▸ **Aim of the task**
Copy each line from the listing below where the word "shadow" shows up.

Start of Records to process

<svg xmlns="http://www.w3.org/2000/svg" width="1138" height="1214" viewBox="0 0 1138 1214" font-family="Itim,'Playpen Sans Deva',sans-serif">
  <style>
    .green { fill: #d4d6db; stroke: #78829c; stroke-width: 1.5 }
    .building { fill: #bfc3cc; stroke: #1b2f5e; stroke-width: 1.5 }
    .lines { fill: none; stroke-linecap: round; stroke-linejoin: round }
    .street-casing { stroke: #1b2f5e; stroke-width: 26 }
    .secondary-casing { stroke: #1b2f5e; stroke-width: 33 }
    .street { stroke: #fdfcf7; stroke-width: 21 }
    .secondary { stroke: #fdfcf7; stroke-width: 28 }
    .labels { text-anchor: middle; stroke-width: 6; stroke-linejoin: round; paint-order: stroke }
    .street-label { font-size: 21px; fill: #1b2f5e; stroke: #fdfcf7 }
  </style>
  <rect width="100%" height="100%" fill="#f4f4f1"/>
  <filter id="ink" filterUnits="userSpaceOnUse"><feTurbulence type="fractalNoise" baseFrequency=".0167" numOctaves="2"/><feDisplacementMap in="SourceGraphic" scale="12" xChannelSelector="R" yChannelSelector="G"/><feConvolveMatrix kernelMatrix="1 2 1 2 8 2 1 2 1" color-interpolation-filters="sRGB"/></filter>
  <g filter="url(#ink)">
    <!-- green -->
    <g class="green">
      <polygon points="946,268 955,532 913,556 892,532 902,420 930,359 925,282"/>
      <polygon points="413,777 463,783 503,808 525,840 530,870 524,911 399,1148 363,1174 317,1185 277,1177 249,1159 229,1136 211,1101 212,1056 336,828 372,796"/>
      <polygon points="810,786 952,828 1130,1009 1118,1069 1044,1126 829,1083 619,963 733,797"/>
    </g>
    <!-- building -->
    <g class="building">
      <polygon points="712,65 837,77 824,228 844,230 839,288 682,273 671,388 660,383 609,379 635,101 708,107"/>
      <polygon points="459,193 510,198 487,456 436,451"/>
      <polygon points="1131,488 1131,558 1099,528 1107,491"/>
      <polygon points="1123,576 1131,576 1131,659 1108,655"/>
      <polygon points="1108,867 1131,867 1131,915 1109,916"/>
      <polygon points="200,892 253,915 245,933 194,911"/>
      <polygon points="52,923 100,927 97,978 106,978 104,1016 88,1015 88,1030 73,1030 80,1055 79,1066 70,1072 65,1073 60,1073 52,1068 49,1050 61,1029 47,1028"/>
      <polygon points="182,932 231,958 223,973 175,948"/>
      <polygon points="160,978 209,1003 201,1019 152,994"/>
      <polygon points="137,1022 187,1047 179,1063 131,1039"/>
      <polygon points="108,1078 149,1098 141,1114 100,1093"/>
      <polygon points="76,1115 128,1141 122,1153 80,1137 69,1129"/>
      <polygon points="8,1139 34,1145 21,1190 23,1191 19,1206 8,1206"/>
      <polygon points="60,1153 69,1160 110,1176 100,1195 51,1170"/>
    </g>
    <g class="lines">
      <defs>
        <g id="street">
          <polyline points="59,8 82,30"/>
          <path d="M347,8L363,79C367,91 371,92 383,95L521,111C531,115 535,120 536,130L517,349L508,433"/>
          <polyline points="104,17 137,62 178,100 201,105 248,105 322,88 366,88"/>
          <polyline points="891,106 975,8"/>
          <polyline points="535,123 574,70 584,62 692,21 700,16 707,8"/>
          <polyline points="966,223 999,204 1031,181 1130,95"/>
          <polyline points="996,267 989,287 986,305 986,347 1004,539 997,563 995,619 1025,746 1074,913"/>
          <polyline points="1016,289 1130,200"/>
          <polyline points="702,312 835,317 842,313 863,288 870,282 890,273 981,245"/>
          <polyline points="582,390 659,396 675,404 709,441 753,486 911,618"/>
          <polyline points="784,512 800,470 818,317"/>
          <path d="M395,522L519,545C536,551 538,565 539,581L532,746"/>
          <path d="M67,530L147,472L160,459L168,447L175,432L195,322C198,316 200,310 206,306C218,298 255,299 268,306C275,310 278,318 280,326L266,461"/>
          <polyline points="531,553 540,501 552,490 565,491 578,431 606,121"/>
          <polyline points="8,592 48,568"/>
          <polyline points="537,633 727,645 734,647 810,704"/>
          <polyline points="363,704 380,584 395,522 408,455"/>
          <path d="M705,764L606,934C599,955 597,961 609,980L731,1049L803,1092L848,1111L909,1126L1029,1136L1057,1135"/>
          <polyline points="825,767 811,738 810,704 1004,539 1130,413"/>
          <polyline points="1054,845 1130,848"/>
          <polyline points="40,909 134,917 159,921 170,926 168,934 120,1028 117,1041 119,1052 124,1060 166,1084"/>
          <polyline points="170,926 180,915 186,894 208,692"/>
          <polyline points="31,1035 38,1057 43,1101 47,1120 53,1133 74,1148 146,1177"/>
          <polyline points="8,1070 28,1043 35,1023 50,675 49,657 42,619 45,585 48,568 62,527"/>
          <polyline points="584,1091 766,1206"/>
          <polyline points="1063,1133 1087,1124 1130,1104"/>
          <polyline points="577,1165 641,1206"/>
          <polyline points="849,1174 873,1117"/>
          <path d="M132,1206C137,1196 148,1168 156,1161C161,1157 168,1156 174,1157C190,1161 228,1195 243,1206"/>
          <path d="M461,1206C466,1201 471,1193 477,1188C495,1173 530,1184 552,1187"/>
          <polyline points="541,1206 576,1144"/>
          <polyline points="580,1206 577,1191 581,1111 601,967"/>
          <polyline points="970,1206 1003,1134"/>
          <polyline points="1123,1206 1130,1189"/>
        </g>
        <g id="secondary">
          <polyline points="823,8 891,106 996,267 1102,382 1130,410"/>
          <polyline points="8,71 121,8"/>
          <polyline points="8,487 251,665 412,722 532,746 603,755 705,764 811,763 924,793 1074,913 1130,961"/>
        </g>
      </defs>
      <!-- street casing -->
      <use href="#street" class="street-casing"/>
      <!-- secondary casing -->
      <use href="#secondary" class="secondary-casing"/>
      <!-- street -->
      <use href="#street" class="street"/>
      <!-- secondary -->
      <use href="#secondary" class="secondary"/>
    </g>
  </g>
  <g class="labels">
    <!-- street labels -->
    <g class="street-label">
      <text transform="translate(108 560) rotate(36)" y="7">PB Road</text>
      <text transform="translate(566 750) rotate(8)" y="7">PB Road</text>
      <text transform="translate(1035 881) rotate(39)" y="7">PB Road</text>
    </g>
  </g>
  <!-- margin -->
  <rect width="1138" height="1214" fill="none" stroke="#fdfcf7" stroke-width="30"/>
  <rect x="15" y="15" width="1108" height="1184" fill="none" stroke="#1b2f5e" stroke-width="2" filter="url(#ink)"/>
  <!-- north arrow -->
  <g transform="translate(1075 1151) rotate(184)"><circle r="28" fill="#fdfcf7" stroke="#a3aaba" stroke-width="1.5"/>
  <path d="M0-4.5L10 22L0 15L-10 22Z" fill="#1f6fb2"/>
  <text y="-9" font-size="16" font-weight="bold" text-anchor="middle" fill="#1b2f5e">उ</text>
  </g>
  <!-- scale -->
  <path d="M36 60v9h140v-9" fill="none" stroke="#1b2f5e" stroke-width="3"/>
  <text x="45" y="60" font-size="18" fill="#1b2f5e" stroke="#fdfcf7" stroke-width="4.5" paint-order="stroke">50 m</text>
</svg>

End of Records to process
Start of Records to process

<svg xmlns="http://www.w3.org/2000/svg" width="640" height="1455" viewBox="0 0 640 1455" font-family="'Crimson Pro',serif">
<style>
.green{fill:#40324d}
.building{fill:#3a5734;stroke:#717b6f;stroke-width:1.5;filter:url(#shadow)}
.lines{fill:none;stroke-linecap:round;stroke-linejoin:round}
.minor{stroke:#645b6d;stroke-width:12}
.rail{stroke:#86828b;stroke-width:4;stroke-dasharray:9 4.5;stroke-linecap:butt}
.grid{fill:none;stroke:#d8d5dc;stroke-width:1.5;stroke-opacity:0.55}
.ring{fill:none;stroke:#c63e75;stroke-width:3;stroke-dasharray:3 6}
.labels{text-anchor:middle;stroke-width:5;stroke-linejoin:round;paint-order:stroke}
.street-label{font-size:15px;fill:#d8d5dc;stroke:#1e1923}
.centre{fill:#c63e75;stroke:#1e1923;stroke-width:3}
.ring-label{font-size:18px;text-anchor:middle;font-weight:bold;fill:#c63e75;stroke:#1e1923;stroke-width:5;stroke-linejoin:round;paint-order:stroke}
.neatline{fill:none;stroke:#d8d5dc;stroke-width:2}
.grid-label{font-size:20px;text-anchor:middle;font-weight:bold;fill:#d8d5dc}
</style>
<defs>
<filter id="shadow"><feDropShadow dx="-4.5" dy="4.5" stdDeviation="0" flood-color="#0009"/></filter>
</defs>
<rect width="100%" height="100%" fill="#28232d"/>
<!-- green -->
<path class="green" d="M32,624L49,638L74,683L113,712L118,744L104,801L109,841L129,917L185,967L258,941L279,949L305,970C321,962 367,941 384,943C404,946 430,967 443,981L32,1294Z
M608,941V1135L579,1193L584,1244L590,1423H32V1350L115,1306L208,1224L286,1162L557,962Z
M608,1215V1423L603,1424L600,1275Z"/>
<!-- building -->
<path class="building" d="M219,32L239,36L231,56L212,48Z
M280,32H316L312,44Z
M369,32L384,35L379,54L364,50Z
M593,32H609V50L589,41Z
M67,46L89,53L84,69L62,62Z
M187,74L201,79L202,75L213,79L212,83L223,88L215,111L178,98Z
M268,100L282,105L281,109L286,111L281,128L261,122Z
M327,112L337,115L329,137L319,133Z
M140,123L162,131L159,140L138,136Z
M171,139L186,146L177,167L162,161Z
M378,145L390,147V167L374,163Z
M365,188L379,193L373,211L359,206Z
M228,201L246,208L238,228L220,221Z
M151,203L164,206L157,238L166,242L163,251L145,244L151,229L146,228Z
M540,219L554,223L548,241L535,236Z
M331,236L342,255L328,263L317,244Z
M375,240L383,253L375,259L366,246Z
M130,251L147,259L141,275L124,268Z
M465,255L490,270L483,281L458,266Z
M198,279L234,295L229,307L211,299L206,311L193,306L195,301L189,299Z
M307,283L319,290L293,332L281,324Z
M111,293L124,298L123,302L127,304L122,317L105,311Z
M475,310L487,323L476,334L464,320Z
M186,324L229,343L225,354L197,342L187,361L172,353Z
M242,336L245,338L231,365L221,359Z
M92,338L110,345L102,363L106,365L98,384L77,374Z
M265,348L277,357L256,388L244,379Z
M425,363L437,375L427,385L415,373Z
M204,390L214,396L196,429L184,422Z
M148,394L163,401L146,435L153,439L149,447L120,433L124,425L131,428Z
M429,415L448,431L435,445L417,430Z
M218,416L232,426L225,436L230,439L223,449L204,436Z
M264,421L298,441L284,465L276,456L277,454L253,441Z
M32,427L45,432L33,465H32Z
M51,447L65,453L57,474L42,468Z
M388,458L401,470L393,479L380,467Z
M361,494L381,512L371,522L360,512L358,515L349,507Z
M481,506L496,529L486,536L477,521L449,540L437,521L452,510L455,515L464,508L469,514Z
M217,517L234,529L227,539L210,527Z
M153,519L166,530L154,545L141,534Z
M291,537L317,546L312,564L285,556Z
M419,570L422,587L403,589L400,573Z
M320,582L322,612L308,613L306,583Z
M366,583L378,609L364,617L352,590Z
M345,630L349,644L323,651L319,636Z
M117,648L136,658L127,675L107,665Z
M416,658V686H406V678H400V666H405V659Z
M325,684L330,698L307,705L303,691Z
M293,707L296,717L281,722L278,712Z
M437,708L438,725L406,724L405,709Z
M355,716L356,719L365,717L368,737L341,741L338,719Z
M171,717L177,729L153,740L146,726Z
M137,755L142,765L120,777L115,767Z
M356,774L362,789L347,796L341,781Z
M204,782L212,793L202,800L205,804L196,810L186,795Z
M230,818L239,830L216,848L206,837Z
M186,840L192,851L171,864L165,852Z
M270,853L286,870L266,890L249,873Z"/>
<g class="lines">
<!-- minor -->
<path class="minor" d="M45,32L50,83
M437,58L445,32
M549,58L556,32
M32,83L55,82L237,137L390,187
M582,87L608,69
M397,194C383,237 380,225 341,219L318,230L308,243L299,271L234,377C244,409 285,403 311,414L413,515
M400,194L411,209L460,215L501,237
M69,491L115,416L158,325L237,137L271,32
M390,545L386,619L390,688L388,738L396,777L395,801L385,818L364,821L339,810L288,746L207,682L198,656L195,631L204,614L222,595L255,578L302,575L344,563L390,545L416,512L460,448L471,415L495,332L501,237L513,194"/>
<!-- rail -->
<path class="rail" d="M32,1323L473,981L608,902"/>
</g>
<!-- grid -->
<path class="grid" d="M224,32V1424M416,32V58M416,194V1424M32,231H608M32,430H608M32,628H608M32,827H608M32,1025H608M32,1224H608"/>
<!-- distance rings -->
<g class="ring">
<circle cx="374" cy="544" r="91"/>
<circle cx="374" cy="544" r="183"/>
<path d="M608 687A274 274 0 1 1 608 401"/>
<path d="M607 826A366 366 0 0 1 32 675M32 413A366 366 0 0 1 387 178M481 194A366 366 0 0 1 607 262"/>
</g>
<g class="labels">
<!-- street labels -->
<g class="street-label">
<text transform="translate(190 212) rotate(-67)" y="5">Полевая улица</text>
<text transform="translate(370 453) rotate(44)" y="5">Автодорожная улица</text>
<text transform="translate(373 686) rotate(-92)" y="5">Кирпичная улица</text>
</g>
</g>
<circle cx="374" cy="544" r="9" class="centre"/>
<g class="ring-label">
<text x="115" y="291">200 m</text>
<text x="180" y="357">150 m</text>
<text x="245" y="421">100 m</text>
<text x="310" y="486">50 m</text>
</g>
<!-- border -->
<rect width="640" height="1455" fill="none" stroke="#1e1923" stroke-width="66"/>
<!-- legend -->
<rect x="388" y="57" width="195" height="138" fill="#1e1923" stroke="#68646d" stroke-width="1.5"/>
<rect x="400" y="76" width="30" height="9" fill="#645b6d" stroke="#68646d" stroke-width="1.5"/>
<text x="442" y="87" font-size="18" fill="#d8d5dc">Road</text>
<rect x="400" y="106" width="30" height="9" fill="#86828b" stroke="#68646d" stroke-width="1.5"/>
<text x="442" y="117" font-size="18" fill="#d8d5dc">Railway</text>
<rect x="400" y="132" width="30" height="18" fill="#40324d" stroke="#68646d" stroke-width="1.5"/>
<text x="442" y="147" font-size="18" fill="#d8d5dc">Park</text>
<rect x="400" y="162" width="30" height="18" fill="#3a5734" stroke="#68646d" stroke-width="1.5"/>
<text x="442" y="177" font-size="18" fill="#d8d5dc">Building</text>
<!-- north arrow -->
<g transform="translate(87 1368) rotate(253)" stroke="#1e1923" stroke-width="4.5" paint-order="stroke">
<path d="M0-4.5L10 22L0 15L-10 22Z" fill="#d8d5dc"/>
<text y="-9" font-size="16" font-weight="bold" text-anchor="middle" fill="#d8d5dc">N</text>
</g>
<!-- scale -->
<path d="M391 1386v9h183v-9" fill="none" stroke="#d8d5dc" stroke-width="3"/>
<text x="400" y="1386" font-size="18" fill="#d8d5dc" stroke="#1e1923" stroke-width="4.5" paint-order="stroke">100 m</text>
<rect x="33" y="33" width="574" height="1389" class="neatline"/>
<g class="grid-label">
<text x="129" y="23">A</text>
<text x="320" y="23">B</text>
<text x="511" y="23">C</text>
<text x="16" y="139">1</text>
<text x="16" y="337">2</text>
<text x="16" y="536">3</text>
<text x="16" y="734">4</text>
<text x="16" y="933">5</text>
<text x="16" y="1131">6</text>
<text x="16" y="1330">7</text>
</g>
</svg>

End of Records to process

▸ **Exercise solution**
.building{fill:#3a5734;stroke:#717b6f;stroke-width:1.5;filter:url(#shadow)}
<filter id="shadow"><feDropShadow dx="-4.5" dy="4.5" stdDeviation="0" flood-color="#0009"/></filter>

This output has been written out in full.